In the Xiaoqing River (Zhangseng River) near the estuary to Bohai Sea in Shouguang City, Shandong Province, China, the maximum residual level of tri-BBPA, di-BBPA, mono-BBPA and BPA was 0.205, 0.148, 0.0131 and 0.559 ng mL−1 in water, respectively. The residual level of tri-BBPA, di-BBPA, mono-BBPA and BPA was 116 ~ 253, 149 ~ 971, < MDL ~ 523 and 1.03 ~ 5.45 × 103 ng g−1dw in sediment. The residual level of tri-BBPA, di-BBPA, mono-BBPA and BPA was 1.05 × 102 ~ 2.23 × 104, 7.60 ~ 3.28 × 103, < MDL ~ 2.81 × 103 and 1.85 × 102 ~ 1.87 × 104 ng kg−1dw in soil [40]. Shouguang City in Shandong Province is the largest production bases for brominated flame retardants in China, therefore, high concentration of tri-BBPA, di-BBPA, mono-BBPA and BPA was detected in the sediment, soil, and water samples. TBBPA were generally less than 23.9 × 10–3 ng mL−1 in water, but the concentrations of TBBPA in Chaohu Lake (Anhui province in China, industry concentration site) reached 0.85 ~ 4.870 ng mL−1 [41]. The Chinese criterion maximum concentration (CMC) and criterion continuous concentration (CCC) of aquatic life criteria for TBBPA are estimated to be 0.1475 mg L−1 and 0.0126 mg L−1 in terms of aquatic exposure [27], the concentrations of TBBPA in the most aquatic environment in China were below the thresholds.

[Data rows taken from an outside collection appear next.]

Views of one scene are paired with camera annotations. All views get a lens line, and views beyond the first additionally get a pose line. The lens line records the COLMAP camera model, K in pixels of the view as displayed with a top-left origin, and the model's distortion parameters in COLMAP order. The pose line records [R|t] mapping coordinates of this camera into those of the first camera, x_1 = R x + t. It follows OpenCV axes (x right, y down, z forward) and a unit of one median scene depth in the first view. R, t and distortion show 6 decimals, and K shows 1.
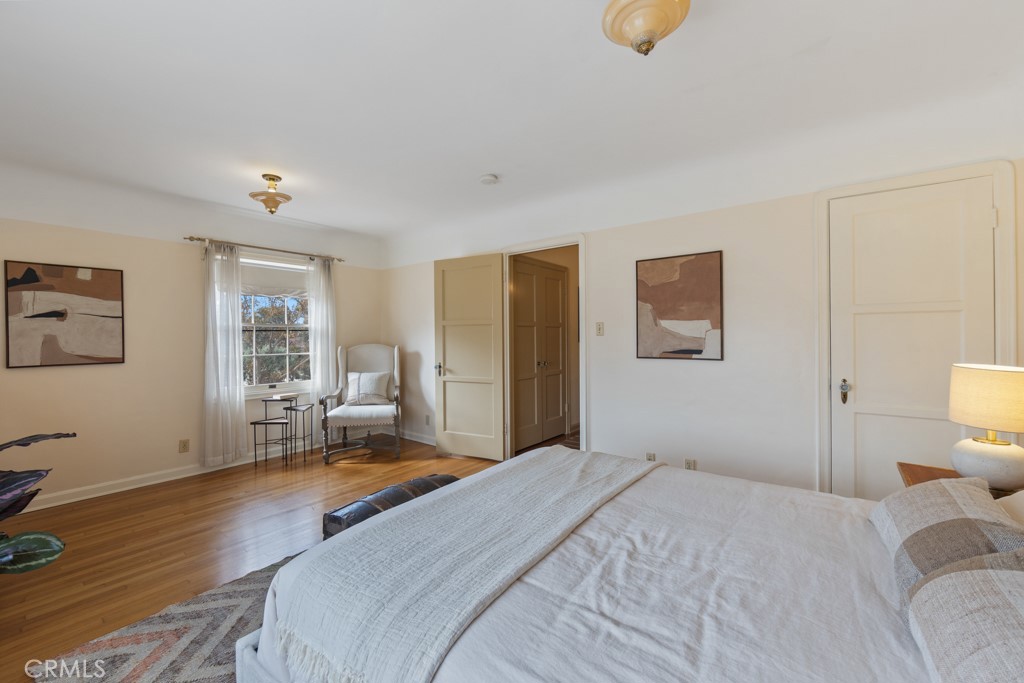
lens RADIAL K [[408.0, 0, 512.9], [0, 408.0, 344.7], [0, 0, 1]] dist [-0.000922, -0.000521]
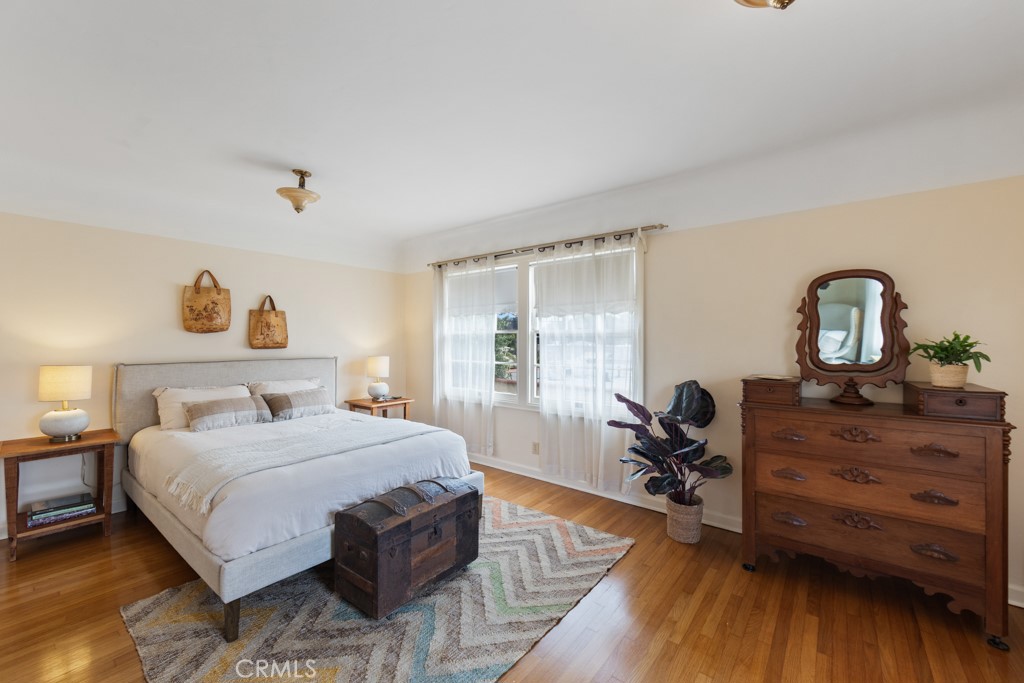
lens RADIAL K [[408.0, 0, 512.0], [0, 408.0, 340.5], [0, 0, 1]] dist [-0.000922, -0.000521]
pose [[-0.999072, 0.000443, 0.043076, -0.655561], [0.000117, 0.999971, -0.007569, -0.023591], [-0.043078, -0.007557, -0.999043, 2.366965]]
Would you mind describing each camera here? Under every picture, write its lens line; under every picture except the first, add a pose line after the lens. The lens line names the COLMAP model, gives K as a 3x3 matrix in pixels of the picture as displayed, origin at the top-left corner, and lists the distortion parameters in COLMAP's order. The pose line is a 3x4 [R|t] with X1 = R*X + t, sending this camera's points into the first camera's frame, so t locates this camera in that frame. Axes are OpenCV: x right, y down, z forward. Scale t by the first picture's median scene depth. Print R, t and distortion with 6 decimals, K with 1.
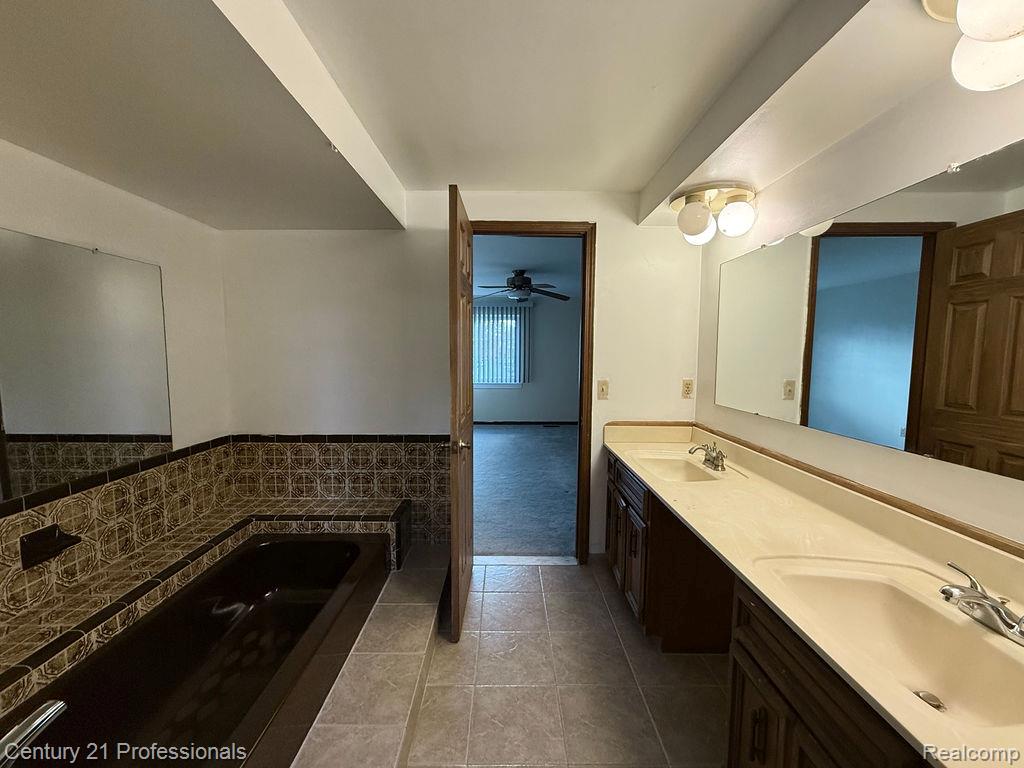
lens RADIAL K [[425.0, 0, 509.4], [0, 425.0, 387.6], [0, 0, 1]] dist [0.000667, -0.000055]
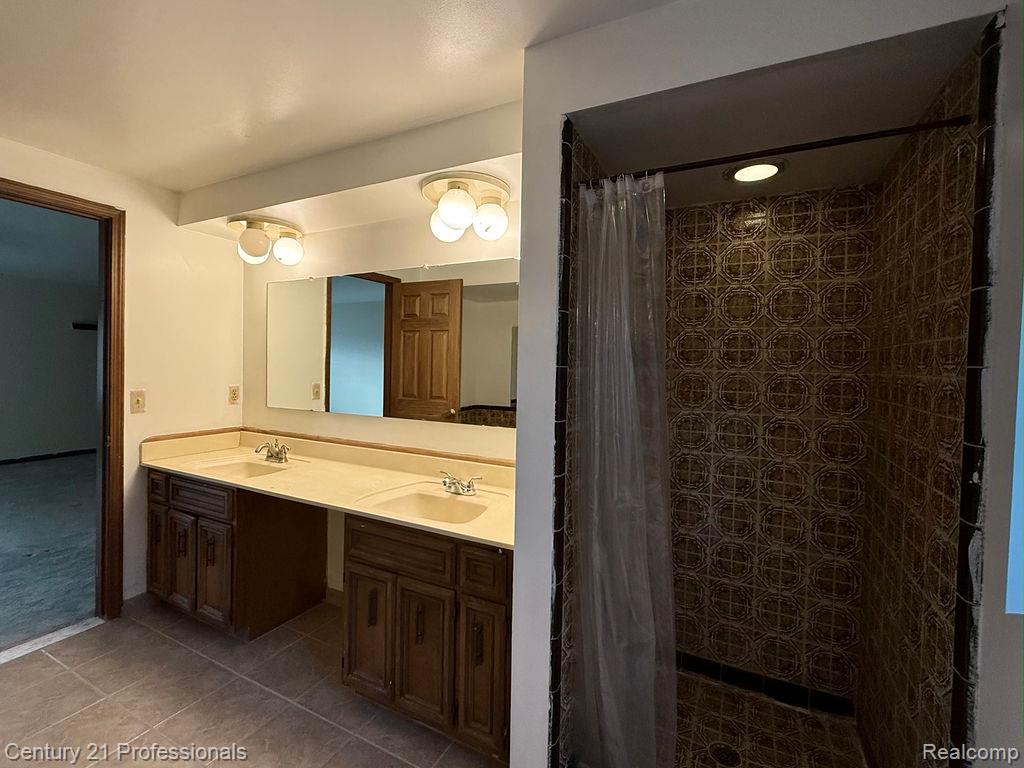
lens RADIAL K [[462.4, 0, 508.8], [0, 462.4, 372.2], [0, 0, 1]] dist [-0.001458, -0.000284]
pose [[0.460154, -0.012708, 0.887748, -0.310971], [0.059028, 0.998123, -0.016308, 0.005851], [-0.885875, 0.059906, 0.460040, -0.125636]]
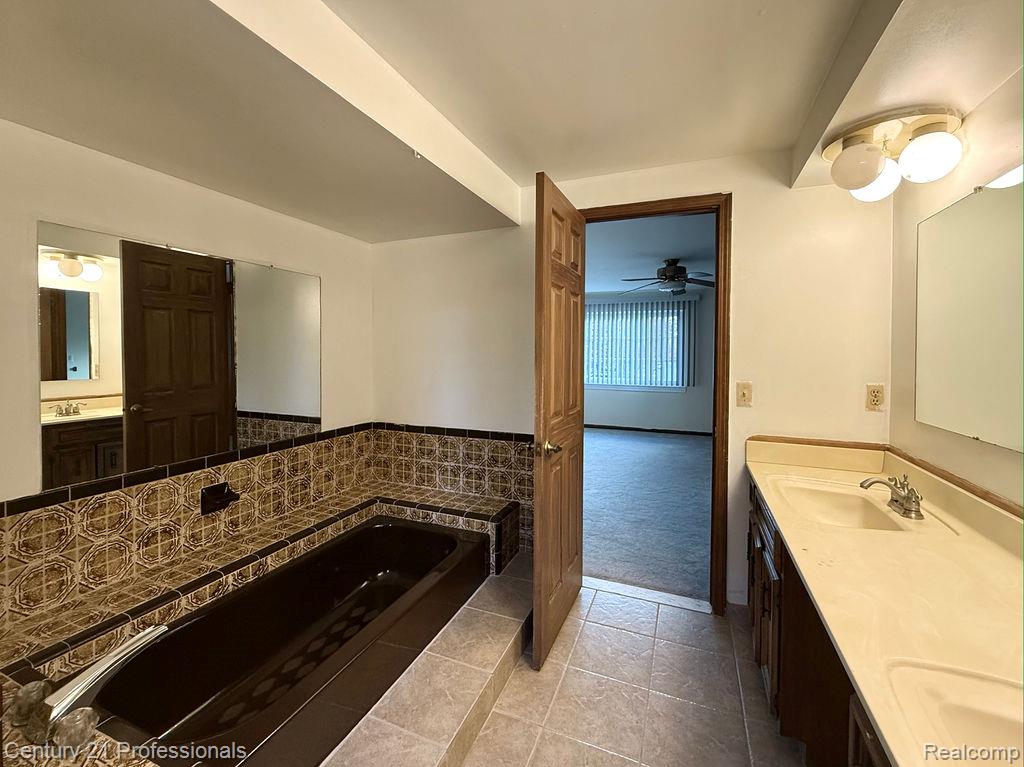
lens RADIAL K [[438.8, 0, 511.3], [0, 438.8, 358.6], [0, 0, 1]] dist [0.000088, 0.000061]
pose [[0.921583, 0.007600, -0.388108, 0.158099], [-0.035275, 0.997311, -0.064233, 0.006855], [0.386576, 0.072887, 0.919373, 0.076176]]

The concentrations of TBBPA in soil were ND ~ 7758 ng g−1 dry weight in China, there were significant differences in residues in different regions [42], and it showed that it had less environmental risk by the risk assessment. TBBPA was not detected in the soil in this research, there was no pollution source of TBBPA in the nearby area according to the field investigation and analysis, brominated derivatives of TBBPA originated from the migration and transformation of TBBPA in other areas. TBBPA was de-brominated and reduced to its bromine derivatives in the environment and migrated to the nearby area, so the residual level was relatively low. TBBPA and its brominated derivatives in soil, sediment and water have been detected and analyzed by HPLC–MS/MS in the present studies, and it proved that it was a highly sensitive and low minimum detection limit method. This study provided scientific detection method for exploring the migration and transformation of TBBPA in the environment, and it is of great significance to explore the environmental behavior of ultra-trace TBBPA and its bromine derivatives in the environment.

Conclusions

SPE for water sample treatment, ASE for soil and sediment treatment and the simultaneous detection of TBBPA and its bromine derivatives was developed by HPLC–MS/MS, which provided a highly sensitive method for confirming and analyzing trace BPA, mono-BBPA, di-BBPA, tri-BBPA and TBBPA in the water, soil and sediment samples. ASE has the advantages of rapid extraction, less impurity interference and high degree of automation in the pretreatment of soil and sediment. The preffered method was successfully utilized to detect actual samples, and the concentration of bromine derivatives in river, soil and sediment samples were in a range of < LOD ~ 3.78 ng mL−1, < LOD ~ 2.45 ng g−1 and < LOD ~ 2.37 ng g−1, the residual level of TBBPA bromine derivatives was low, TBBPA was not detected in the actual samples, therefore, TBBPA and its bromine derivatives have low potential ecological risks to the organisms.